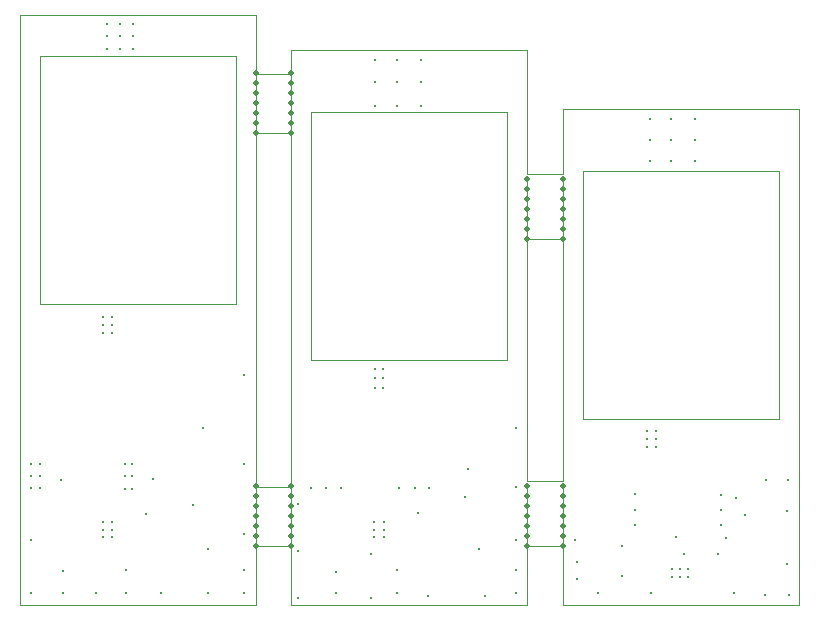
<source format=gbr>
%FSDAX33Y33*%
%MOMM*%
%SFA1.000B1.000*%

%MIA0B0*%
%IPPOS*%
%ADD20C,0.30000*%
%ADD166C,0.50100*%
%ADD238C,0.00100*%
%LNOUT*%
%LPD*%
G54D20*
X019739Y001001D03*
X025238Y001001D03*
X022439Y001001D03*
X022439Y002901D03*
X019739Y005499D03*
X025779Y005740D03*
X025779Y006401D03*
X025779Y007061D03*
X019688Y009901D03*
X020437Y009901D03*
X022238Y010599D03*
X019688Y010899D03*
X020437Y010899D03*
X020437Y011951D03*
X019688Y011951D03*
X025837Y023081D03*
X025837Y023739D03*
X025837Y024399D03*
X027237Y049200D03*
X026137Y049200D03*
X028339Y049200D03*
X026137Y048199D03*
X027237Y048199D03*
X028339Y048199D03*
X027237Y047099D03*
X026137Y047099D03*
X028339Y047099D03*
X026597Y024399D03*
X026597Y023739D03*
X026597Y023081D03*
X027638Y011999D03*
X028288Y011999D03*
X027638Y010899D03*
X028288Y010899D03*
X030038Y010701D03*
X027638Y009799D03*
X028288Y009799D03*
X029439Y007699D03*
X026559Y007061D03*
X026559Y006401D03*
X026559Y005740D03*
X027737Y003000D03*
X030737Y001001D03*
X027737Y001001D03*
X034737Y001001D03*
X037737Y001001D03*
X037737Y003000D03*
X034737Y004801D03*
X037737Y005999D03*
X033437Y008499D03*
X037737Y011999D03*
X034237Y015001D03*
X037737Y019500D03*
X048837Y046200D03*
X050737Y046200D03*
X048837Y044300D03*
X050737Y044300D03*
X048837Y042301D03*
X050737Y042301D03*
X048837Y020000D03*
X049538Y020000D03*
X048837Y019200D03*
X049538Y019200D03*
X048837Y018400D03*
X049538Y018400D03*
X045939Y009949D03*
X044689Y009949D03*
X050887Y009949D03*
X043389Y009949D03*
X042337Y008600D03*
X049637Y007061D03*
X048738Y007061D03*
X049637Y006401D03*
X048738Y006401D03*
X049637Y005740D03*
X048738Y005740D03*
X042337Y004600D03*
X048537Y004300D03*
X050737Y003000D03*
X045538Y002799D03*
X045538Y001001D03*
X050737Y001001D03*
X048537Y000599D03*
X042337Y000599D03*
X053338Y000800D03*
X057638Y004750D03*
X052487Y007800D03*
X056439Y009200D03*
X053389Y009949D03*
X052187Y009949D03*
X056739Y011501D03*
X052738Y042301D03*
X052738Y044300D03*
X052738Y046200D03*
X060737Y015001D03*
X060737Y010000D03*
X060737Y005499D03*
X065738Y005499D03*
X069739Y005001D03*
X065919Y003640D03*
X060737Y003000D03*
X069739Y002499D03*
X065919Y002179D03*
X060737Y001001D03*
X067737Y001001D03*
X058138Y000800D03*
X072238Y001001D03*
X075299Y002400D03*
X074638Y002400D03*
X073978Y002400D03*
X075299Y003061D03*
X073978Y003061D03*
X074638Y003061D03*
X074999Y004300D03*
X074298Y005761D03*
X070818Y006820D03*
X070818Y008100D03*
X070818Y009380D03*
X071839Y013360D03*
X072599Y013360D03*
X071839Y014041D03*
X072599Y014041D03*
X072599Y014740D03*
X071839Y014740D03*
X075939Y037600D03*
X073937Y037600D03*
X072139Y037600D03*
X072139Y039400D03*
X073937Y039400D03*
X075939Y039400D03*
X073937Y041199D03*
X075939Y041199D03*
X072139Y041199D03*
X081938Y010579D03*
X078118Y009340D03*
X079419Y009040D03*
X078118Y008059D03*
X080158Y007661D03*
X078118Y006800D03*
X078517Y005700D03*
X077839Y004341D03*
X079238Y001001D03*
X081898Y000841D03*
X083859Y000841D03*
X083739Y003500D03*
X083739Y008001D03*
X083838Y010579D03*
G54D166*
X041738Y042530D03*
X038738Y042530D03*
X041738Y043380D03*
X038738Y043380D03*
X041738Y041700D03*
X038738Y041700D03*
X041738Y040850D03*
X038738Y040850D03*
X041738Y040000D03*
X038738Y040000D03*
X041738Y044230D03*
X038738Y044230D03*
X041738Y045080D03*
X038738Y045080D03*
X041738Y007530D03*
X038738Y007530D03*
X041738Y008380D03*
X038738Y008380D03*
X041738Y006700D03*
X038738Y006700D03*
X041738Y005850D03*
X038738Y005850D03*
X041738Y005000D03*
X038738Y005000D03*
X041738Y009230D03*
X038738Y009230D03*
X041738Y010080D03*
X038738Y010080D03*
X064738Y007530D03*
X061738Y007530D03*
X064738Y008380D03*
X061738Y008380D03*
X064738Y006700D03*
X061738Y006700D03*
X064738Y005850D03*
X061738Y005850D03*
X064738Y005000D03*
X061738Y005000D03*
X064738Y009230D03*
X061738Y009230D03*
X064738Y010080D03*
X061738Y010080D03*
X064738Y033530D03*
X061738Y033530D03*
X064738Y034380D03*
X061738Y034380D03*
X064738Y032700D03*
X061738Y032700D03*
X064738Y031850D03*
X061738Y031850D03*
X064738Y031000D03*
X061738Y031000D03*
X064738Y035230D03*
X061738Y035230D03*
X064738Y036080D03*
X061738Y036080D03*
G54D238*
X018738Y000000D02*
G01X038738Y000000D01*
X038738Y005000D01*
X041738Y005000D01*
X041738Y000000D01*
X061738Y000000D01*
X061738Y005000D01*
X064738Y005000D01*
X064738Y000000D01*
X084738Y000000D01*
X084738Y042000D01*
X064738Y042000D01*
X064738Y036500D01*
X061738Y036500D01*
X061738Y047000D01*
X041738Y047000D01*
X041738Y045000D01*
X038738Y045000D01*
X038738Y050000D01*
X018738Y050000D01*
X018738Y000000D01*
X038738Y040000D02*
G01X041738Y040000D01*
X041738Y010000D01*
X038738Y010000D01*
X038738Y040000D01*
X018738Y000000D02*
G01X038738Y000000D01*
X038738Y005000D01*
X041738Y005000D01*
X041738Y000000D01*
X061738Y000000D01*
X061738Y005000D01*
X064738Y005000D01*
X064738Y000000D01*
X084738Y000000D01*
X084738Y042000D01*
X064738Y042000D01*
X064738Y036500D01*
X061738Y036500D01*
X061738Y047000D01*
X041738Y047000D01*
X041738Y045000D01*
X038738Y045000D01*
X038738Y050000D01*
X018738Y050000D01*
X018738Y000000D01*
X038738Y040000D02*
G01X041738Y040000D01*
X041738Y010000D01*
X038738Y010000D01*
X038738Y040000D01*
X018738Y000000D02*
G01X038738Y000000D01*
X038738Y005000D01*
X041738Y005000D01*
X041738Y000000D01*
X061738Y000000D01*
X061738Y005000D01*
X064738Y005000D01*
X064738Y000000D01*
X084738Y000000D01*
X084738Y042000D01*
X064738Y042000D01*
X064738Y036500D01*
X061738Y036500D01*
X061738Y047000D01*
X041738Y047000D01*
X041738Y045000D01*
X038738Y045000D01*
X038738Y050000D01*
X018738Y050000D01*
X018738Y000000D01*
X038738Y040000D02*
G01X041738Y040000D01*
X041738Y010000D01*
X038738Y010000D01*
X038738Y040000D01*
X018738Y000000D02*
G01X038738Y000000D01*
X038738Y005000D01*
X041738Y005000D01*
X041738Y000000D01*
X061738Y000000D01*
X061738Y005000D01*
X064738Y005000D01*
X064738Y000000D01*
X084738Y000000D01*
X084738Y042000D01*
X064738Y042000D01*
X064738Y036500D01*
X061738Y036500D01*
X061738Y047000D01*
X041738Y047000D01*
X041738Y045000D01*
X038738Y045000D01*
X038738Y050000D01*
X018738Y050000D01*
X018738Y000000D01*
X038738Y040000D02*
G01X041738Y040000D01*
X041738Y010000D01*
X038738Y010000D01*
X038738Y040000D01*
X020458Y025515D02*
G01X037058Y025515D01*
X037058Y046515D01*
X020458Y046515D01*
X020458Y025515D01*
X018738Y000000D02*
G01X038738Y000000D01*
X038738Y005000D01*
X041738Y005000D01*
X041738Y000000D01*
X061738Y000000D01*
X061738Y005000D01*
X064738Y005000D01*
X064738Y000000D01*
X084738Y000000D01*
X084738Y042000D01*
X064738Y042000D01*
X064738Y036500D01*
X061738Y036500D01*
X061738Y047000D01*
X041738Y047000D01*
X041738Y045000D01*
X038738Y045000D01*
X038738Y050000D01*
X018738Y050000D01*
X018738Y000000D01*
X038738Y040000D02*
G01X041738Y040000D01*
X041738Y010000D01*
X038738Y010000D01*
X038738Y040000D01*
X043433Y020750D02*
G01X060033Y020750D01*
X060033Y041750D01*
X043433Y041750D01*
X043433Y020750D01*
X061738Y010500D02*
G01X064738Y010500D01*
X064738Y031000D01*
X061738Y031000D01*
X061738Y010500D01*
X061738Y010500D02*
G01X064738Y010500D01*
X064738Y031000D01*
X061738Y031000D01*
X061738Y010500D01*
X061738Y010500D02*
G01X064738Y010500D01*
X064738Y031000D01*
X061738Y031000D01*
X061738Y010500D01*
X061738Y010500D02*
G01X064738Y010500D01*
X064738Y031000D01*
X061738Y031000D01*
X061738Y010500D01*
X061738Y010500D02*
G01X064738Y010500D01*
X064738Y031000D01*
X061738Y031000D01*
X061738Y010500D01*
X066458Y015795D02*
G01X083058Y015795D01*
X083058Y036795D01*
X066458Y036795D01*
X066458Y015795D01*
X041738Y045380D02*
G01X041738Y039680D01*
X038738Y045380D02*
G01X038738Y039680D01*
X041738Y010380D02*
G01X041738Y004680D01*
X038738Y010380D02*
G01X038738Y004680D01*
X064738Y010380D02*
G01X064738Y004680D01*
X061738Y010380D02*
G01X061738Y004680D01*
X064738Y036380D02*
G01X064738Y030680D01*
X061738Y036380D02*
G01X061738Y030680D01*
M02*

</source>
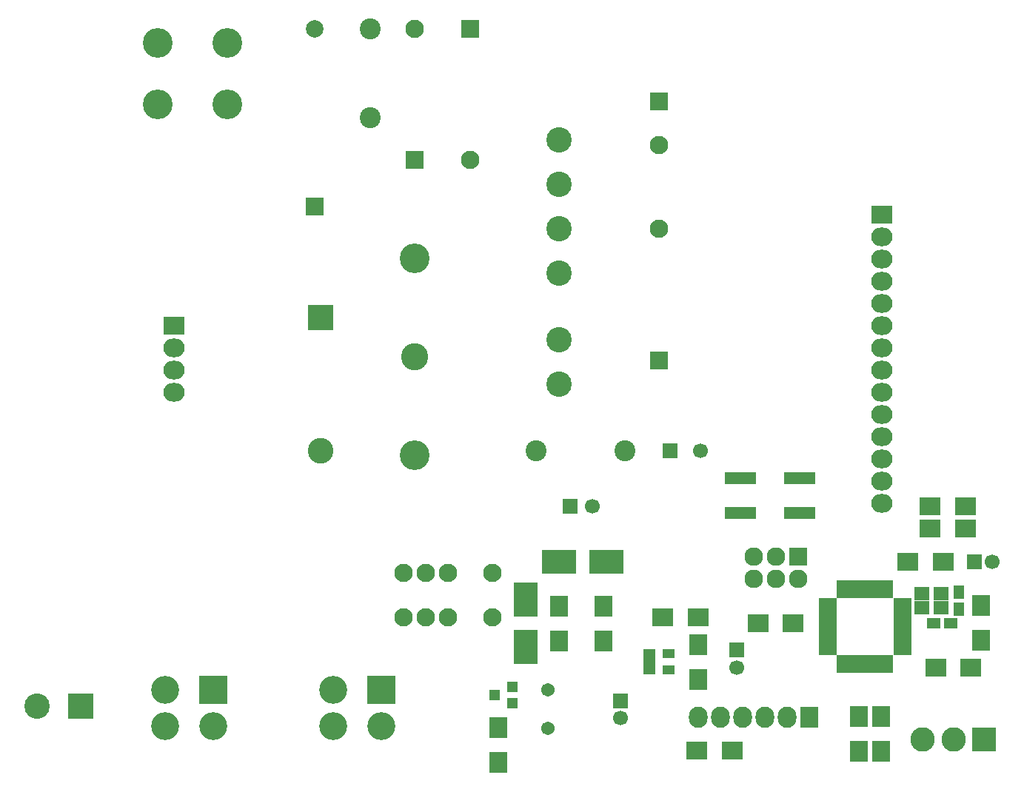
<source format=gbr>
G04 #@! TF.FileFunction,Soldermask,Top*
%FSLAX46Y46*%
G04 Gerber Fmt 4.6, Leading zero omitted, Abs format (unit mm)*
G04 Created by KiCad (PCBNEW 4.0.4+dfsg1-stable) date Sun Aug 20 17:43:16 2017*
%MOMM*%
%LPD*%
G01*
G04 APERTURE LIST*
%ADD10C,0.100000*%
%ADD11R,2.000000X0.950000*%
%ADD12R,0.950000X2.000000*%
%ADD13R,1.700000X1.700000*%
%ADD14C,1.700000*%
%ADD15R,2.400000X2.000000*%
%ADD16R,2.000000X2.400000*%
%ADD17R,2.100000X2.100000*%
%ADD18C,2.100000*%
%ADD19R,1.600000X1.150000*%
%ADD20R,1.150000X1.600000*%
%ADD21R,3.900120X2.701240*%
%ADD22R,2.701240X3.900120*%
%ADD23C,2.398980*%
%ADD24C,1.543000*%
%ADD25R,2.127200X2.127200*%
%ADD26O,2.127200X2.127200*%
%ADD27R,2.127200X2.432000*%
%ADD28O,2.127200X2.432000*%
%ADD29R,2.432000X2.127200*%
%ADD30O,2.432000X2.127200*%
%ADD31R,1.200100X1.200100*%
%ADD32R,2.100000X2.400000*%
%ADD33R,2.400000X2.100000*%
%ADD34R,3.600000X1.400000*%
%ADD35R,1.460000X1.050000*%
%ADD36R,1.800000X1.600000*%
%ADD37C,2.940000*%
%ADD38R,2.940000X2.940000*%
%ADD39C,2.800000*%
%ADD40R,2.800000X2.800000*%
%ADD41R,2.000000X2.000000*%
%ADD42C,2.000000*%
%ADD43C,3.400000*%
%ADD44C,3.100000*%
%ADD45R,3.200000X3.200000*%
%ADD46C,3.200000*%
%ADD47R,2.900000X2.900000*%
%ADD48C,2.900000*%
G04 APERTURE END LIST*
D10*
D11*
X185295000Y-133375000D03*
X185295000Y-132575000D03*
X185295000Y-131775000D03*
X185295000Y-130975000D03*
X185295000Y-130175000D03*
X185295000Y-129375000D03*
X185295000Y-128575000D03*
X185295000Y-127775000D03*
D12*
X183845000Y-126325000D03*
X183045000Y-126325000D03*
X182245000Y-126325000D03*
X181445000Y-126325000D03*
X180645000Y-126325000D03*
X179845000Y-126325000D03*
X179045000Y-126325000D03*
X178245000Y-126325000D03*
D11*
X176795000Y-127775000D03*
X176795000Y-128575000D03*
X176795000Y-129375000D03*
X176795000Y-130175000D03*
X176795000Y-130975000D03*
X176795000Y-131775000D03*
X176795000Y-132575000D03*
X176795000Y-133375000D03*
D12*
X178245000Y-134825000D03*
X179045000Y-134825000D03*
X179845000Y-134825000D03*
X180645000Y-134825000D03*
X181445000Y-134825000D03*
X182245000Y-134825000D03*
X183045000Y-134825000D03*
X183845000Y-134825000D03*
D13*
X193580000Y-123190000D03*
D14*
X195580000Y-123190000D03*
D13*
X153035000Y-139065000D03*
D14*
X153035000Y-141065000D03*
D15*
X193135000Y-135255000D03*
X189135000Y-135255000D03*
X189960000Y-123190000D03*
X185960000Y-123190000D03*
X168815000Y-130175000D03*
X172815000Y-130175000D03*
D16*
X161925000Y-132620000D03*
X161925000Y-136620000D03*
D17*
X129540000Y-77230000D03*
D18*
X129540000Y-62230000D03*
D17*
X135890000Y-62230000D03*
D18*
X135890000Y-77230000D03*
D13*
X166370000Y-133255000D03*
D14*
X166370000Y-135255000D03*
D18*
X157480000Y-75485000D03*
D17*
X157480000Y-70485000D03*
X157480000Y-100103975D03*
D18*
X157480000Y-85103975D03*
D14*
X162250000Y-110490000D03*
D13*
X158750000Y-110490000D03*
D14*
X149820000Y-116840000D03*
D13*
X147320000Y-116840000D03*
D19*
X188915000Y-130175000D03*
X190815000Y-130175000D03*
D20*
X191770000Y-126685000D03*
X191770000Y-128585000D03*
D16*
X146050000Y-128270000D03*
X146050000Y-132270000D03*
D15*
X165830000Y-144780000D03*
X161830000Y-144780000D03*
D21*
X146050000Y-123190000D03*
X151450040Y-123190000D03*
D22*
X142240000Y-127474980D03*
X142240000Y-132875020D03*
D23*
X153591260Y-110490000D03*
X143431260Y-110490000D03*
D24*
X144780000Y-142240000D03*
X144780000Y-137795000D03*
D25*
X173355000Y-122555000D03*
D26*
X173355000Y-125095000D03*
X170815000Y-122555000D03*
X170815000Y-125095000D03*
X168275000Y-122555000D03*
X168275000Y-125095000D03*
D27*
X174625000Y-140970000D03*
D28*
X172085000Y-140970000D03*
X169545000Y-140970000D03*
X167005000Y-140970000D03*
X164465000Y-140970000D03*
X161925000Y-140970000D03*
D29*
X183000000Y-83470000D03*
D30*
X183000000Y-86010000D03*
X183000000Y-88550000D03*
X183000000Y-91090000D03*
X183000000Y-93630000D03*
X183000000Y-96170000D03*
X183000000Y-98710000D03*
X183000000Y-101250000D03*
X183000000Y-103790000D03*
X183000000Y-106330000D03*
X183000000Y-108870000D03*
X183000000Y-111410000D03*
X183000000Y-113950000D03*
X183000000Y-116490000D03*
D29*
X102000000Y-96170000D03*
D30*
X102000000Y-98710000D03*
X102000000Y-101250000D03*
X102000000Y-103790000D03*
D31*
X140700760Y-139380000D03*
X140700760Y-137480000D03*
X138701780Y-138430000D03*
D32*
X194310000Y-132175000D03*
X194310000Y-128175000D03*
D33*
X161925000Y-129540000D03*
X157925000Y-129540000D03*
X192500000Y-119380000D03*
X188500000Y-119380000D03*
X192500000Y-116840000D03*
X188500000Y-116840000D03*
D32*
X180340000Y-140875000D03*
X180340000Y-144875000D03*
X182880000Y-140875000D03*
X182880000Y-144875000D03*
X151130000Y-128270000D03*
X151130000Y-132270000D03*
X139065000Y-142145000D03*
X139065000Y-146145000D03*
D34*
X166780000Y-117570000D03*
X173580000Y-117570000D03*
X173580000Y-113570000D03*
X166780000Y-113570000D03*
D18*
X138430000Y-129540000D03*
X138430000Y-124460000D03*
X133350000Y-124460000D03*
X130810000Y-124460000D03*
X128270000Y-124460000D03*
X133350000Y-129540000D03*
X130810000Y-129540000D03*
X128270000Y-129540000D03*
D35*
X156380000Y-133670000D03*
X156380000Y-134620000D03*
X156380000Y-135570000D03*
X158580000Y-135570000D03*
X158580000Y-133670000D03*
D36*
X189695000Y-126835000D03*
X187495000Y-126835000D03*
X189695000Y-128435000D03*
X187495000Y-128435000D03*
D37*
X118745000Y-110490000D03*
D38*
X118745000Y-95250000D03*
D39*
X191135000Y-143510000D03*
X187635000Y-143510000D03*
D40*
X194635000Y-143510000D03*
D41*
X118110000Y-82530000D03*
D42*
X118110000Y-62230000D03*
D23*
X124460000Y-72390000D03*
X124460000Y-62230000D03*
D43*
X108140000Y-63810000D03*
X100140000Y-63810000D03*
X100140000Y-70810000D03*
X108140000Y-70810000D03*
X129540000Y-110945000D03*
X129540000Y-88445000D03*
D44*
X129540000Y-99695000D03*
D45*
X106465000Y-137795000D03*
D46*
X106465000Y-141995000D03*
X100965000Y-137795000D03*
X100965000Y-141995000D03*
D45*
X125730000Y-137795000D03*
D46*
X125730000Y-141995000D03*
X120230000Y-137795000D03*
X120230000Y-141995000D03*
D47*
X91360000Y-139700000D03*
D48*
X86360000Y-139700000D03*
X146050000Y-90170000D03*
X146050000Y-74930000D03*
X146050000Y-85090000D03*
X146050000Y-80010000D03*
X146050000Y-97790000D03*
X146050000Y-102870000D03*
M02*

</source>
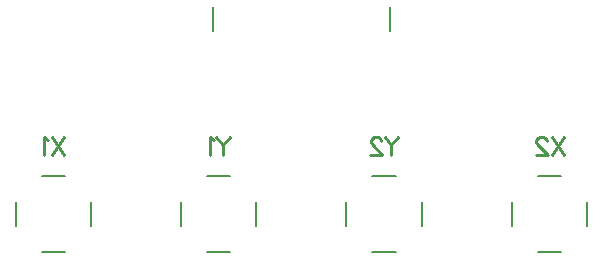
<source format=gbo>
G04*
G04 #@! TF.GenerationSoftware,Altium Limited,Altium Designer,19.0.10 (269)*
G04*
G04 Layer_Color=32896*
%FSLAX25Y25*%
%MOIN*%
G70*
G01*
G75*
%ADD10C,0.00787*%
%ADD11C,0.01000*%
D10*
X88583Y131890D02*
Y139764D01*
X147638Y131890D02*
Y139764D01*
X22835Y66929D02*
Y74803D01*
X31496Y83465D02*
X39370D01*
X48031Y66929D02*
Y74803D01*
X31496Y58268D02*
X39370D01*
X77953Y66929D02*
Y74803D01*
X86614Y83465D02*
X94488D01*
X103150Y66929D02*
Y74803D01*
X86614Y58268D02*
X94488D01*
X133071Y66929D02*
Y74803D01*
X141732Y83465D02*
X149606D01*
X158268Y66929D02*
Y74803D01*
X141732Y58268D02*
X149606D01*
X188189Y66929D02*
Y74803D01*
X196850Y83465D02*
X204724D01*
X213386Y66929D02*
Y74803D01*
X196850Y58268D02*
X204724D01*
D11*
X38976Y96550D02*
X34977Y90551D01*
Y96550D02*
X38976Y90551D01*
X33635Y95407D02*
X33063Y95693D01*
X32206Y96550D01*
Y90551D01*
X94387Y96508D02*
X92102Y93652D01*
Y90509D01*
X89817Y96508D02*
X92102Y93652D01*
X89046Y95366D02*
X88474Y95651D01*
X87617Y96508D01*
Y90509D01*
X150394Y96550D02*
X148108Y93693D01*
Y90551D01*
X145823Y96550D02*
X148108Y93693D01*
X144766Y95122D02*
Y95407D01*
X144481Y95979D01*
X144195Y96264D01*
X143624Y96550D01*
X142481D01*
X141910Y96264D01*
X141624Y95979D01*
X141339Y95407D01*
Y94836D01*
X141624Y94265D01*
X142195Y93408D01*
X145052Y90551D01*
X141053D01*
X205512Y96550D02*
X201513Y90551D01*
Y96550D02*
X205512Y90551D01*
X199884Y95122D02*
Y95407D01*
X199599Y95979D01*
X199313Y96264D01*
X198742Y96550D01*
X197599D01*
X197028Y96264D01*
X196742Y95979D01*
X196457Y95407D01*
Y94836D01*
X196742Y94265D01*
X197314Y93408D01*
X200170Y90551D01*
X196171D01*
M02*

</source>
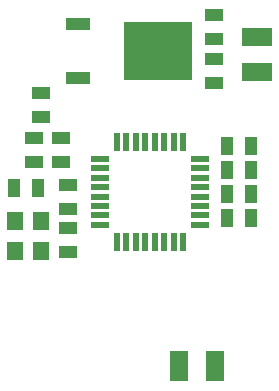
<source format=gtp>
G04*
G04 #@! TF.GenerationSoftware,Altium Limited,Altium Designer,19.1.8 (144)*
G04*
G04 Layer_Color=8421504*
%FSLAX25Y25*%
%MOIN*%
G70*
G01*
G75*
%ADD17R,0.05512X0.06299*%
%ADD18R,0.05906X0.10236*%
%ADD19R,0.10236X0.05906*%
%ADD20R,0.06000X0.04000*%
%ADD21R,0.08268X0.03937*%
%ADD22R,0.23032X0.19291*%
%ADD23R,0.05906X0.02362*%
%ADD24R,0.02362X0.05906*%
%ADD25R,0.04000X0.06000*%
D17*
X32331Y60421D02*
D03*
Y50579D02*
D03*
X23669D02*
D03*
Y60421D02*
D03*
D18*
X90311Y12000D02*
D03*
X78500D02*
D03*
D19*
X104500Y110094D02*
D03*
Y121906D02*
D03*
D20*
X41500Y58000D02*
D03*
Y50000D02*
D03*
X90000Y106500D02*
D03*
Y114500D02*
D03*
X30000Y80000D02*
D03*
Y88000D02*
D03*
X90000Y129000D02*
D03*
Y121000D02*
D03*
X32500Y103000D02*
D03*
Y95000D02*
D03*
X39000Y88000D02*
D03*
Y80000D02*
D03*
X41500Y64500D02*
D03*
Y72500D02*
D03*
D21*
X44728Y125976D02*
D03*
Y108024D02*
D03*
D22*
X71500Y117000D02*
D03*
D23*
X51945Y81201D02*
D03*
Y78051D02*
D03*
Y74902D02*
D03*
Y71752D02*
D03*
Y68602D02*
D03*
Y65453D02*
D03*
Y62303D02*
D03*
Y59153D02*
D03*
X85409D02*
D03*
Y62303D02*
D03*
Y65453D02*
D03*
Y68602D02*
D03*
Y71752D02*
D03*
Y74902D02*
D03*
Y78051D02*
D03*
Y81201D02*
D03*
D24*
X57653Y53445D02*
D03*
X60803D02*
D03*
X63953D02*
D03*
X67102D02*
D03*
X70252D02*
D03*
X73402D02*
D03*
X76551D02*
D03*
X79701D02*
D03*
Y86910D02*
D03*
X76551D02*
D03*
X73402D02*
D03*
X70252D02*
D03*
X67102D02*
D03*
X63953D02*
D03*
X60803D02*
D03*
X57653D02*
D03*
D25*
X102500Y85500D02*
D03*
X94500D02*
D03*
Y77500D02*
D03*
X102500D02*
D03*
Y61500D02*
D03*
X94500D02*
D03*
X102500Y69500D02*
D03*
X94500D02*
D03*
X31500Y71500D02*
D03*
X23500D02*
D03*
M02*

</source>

--------------------------------

● WHAT TO WORK ON
From the entries above, pull out each line that includes "GenerationSoftware".

● ANSWER TO THIS PROBLEM
G04 #@! TF.GenerationSoftware,Altium Limited,Altium Designer,19.0.10 (269)*
G04 #@! TF.GenerationSoftware,Altium Limited,Altium Designer,19.1.8 (144)*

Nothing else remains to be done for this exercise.